‘Jeopardy!’ and ‘Wheel of Fortune’: What Goes into the Game Shows’ 40 Years of Success

by Emily Morgan

The “Jeopardy!” questions may be far from simple, but the show’s strategy for success is precisely that. 

Longtime “Jeopardy!” and “Wheel of Fortune” producer Harry Friedman revealed the show’s secret to its longevity. Friedman, who has been behind the wheel of the shows for two decades, lives with the age-old philosophy of, if it ain’t broke, don’t fix it.

“Both have extremely solid formats, which at their core haven’t changed since the shows were introduced,” Friedman said in a 2020 interview with PEOPLE. Friedman made headlines for being one of the few game show producers ever to receive a star on Hollywood’s Walk of Fame. 

As the most accomplished producer of U.S. game shows, he’s made quite a name for himself in the industry. He’s produced more than 6,270 hours of game shows and over 12,000 episodes. 

“The ‘Jeopardy!’ format is pretty much the same as it was when the show first went on the air in the daytime in 1964 on the NBC network,” Friedman added. “And ‘Wheel of Fortune’ is also essentially the same as it was when the show was a pilot when I first saw it in 1974. The longevity of the shows has demonstrated that the formats are pretty forgiving.”

Despite unlocking the code to game show success, Friedman says it hasn’t kept them from attempting to reinvent “the Wheel” every so often. They’ve added in shows such as the “Greatest of All Time” tournament on “Jeopardy!,” which featured three “Jeopardy!” all-stars: Ken Jennings, Brad Rutter, and James Holzhauer.

“We’ve added a lot of little different things to the shows, especially with Wheel,” Friedman said. “Certain risks and rewards. But our audience has always embraced the changes.” 

‘Jeopardy!’ & ‘Wheel’ Bring Together Viewers of All Generations

In addition, Friedman says that the shows have brought together the die-hard fans (mostly older generations) with the younger millennials. For instance, Friedman says that many millennials have been watching both shows “with their grandparents.” 

“I think a lot of that is thanks to our growing social media footprint,” he said. “Our ‘Wheel Watchers’ club is very active, and at Jeopardy.com there are all kind of ways to interact with the brand. We have a feature called the J! Effect, where people talk about the show has affected them, whether as a viewer or a contestant.”

In May, after spending two decades at the helm, Friedman plans to retire to spend more time with his family.
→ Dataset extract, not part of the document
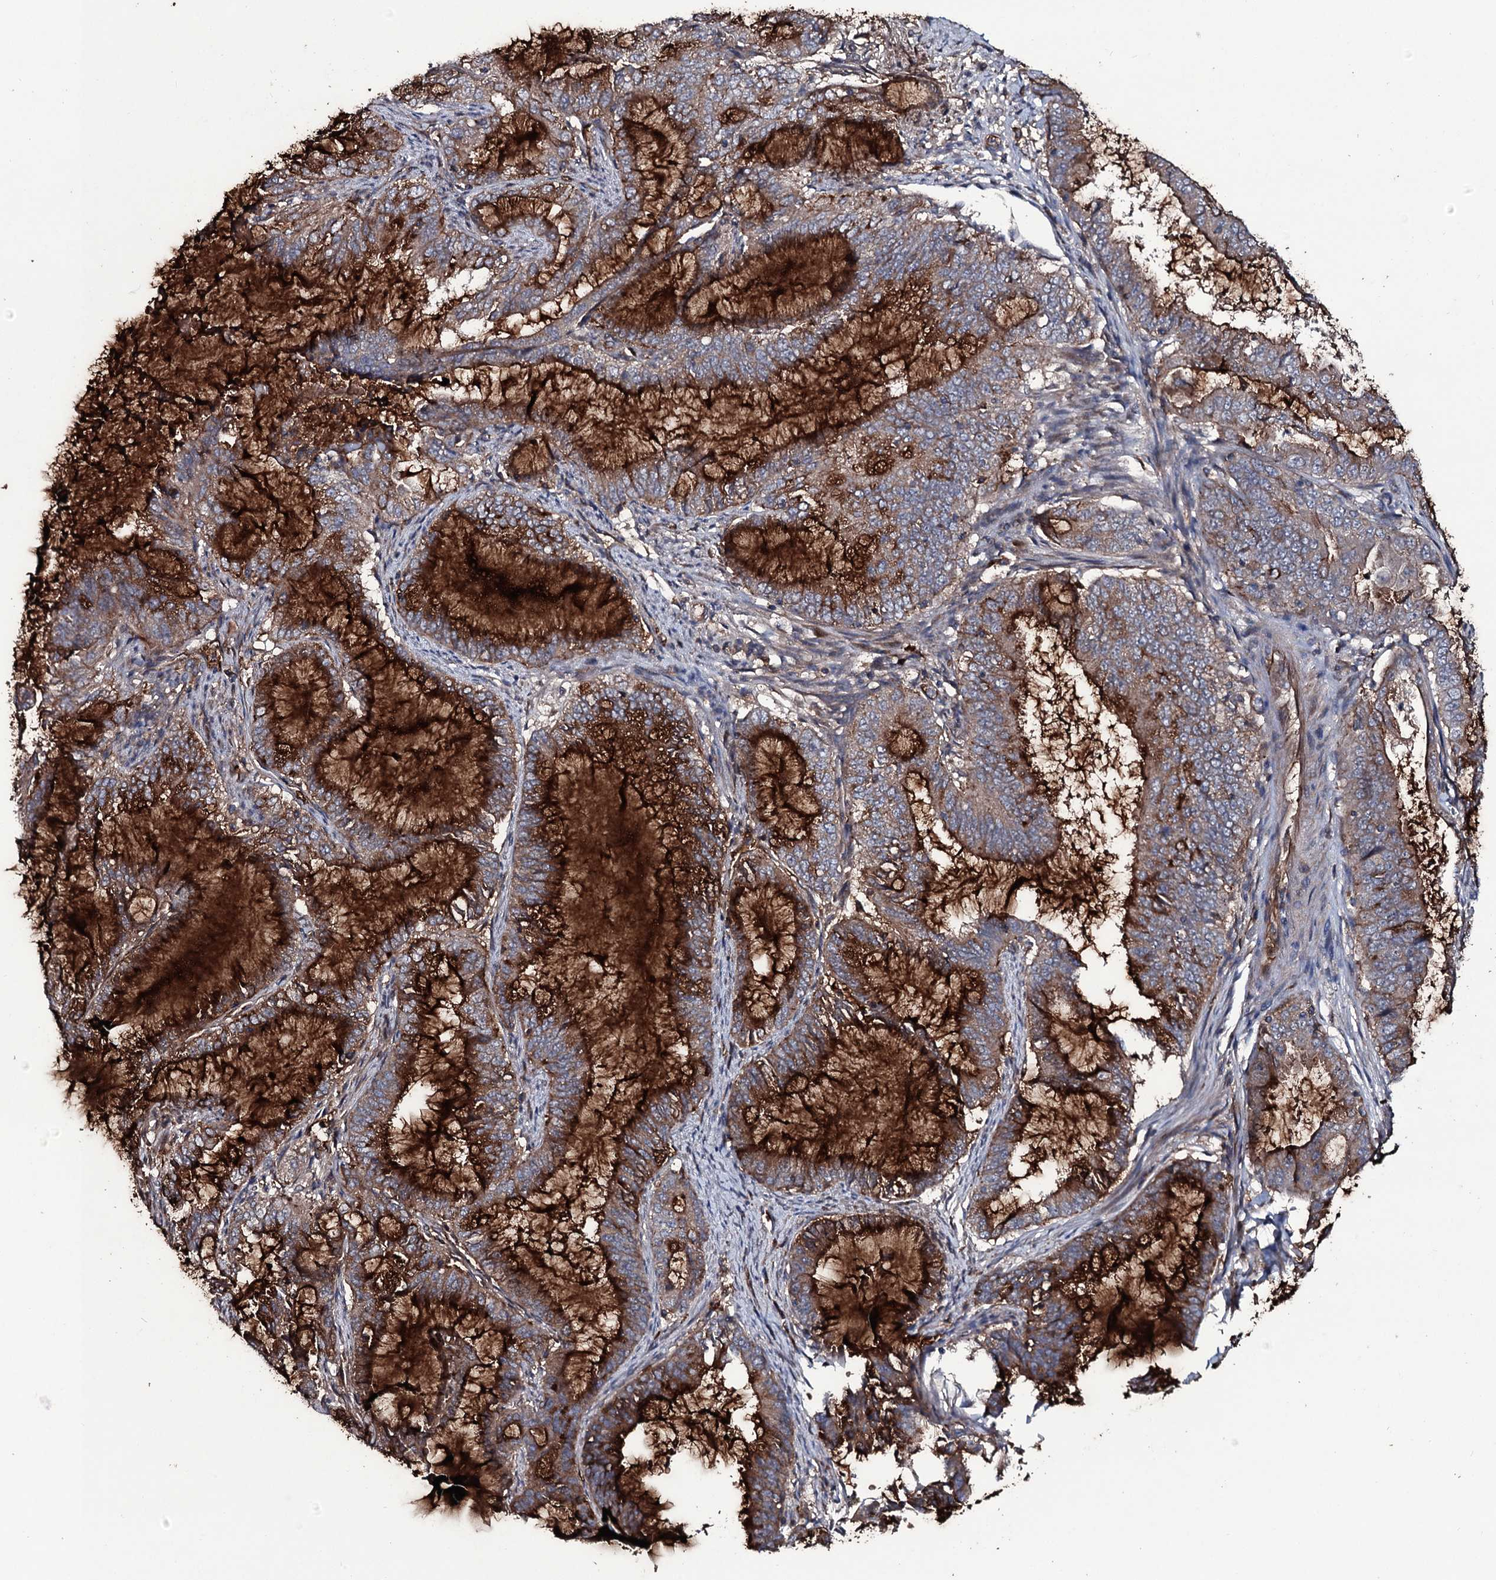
{"staining": {"intensity": "strong", "quantity": "25%-75%", "location": "cytoplasmic/membranous"}, "tissue": "endometrial cancer", "cell_type": "Tumor cells", "image_type": "cancer", "snomed": [{"axis": "morphology", "description": "Adenocarcinoma, NOS"}, {"axis": "topography", "description": "Endometrium"}], "caption": "Endometrial adenocarcinoma was stained to show a protein in brown. There is high levels of strong cytoplasmic/membranous expression in about 25%-75% of tumor cells. (brown staining indicates protein expression, while blue staining denotes nuclei).", "gene": "ZSWIM8", "patient": {"sex": "female", "age": 51}}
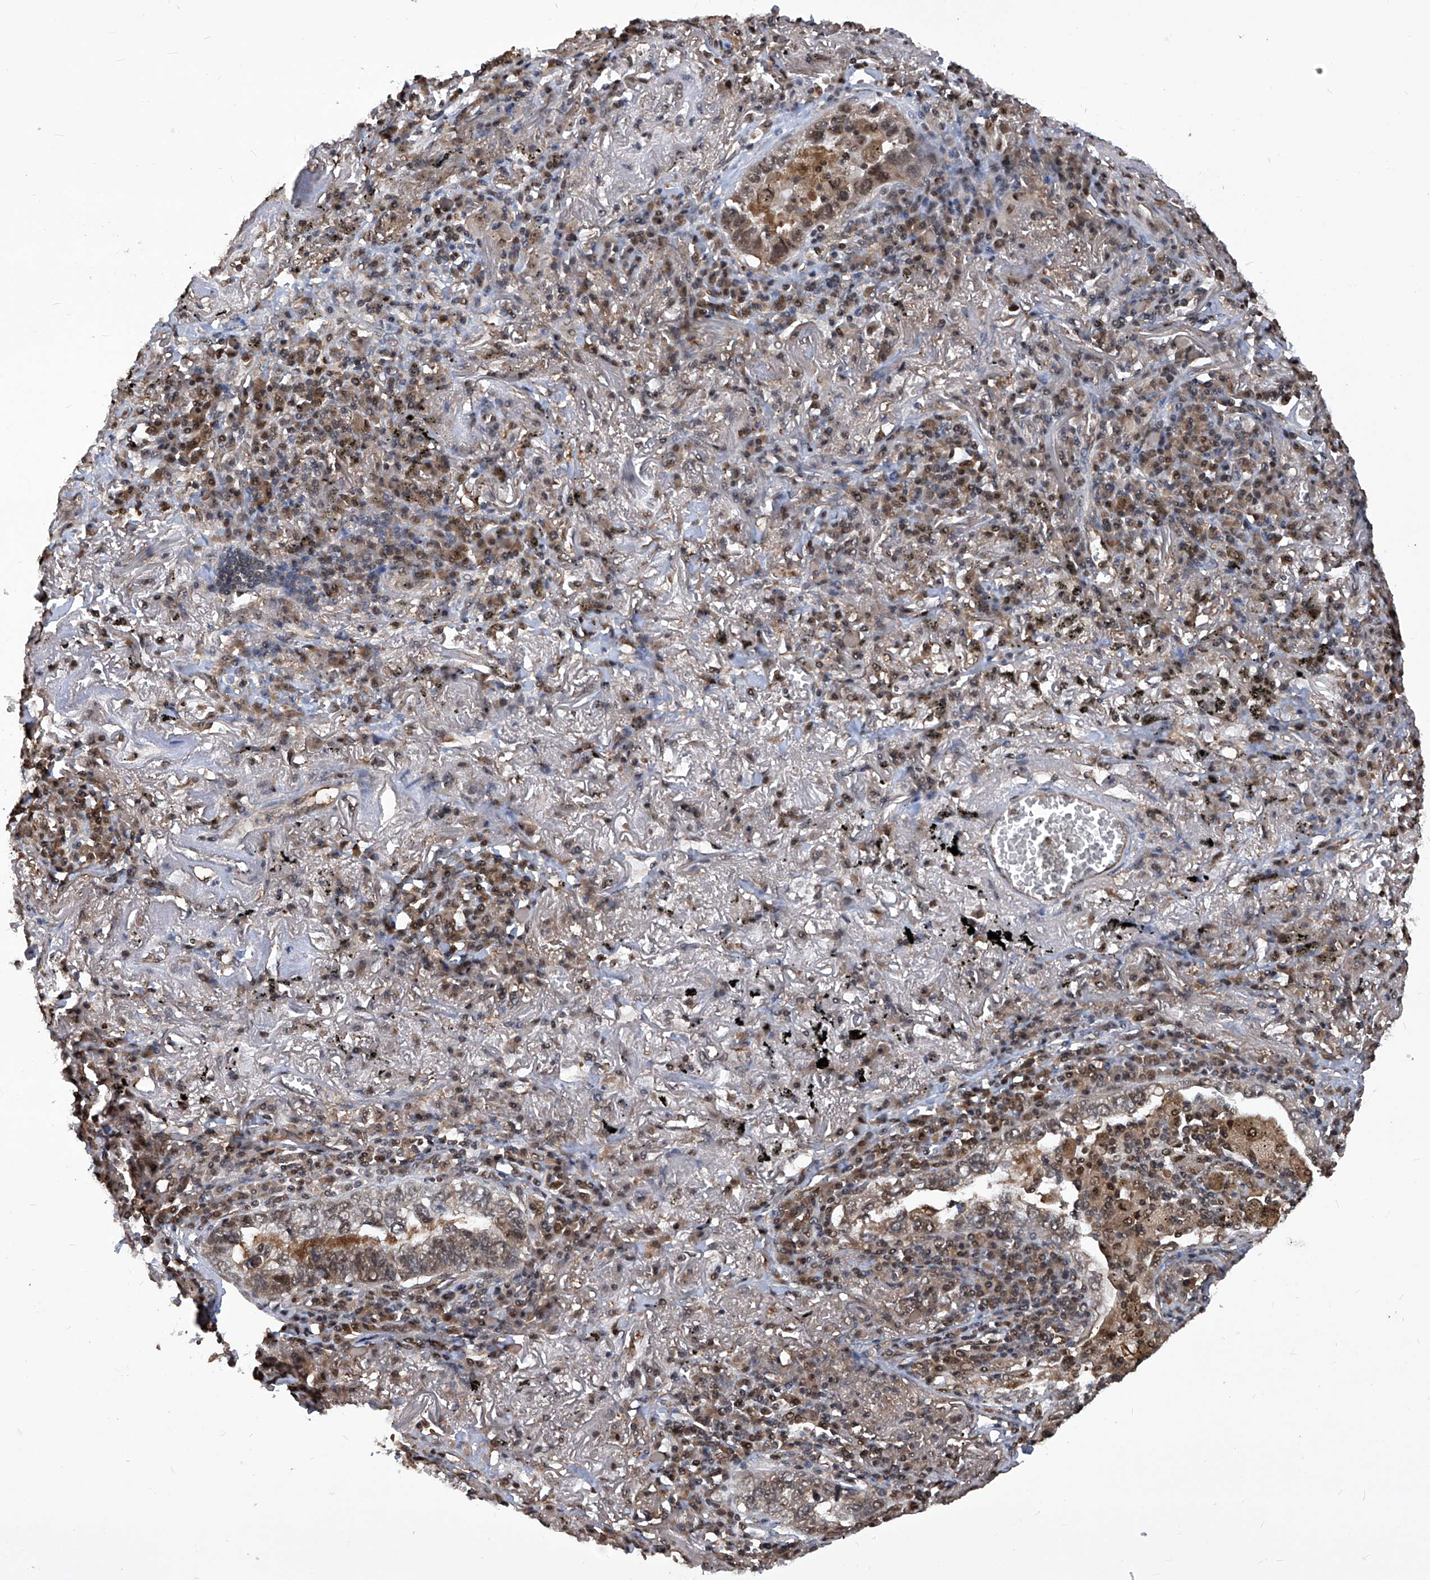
{"staining": {"intensity": "weak", "quantity": ">75%", "location": "cytoplasmic/membranous,nuclear"}, "tissue": "lung cancer", "cell_type": "Tumor cells", "image_type": "cancer", "snomed": [{"axis": "morphology", "description": "Adenocarcinoma, NOS"}, {"axis": "topography", "description": "Lung"}], "caption": "Tumor cells show low levels of weak cytoplasmic/membranous and nuclear staining in approximately >75% of cells in lung cancer. The protein is stained brown, and the nuclei are stained in blue (DAB (3,3'-diaminobenzidine) IHC with brightfield microscopy, high magnification).", "gene": "PSMB1", "patient": {"sex": "male", "age": 65}}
Even though he looks forward to life after game shows, he’ll miss being able to help loyal viewers continue to have a special bond with the shows. 

“The staff on both shows understand that there is a special bond between us and the audience,” he confessed. “They rely on us to deliver good, solid family programming that’s fun, challenging and reliable .. .but never predictable.”